Hurricane Katrina

Four years ago, there was a horrific mass murder in the US and some people danced in the streets to hear of it. To help stitch society together again, the wise people wrote letters to the editors and spoke to us in our religious institutions, helping us cope, telling us stories, showing us our connection to all humans.

This time the letters to the editors are not of this kind. We as a nation are finding it difficult to tell stories of the wit and wisdom of those in their position because of cronyism, in spite of incompetence, and financial mismanagement and theft.

We see more clearly than we wish an image in the mirror of a society where the quality of life, the chance to live, depends on poverty, age, disability, and race. It is not a situation I have promoted, it is one that I have worked against, but I have profited from this inequality. I will find it necessary for myself to find some way to help remove this inequality.

In Democracy in America, written well before our Civil War, de Tocqueville discusses inefficiencies in the structure of US government – after all, our Constitution was the first, and others learned from us. As long as we remained a relatively unimportant country out of the center of action, such inefficiencies weren’t important.

Now the world’s only superpower has lost faith in its government, and we have no way to have a vote of no confidence. We are stuck with out current government until January 2009. The world is stuck with it.

We need to have national discussions about the function of government, whether protecting from environmental catastrophes is part of the role, if rescuing people should be privatized. Whether to allow the widespread custom of some government officials – primarily elected officials – to use government for patronage jobs and pork and the many profits that come with accommodating lobbyists. We need to revisit the role of race, class, and disability in society.

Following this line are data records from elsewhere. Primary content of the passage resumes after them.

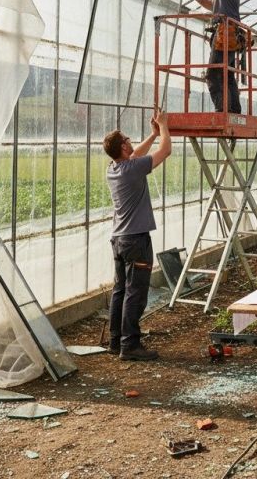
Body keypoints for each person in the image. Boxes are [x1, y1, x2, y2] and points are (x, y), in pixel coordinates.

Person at [103, 109, 171, 361]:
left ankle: (115, 340)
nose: (131, 142)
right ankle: (130, 345)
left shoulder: (114, 168)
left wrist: (152, 135)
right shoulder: (132, 168)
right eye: (128, 140)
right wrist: (163, 127)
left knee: (120, 290)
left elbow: (135, 155)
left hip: (119, 239)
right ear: (122, 147)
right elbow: (166, 151)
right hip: (136, 240)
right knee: (136, 292)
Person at [164, 0, 242, 114]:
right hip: (226, 31)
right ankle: (234, 111)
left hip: (226, 31)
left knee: (213, 74)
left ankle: (222, 111)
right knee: (227, 74)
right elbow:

We may wish to consider if we have elected the best people for the jobs. The Bush Administration, and the Republican leadership of the House and Senate, have shown a striking disconnect from social mores. Credit is due so many: Bush who appointed incompetent people and went fundraising the first few days, Cheney who was absent, Rumsfeld who was absent, Rice who went shopping, and Governor Barbour and Senator Lott who praised the response of the federal government even while many communities still had not seen any national presence. But Roy Blount touched a special place in my heart, with his obsession this week that the estate tax be repealed and that the mistake was focusing initially on search and rescue rather than looting control – I apologize to him if he really did mention having a strong enough presence immediately so that people didn’t need to loot water, food, and diapers. Next time, we may wish to elect people who better reflect our values.

To those of you who are still stuck in the affected areas, stuck in limbo, still searching for news of loved ones, the heart of our nation goes out to you.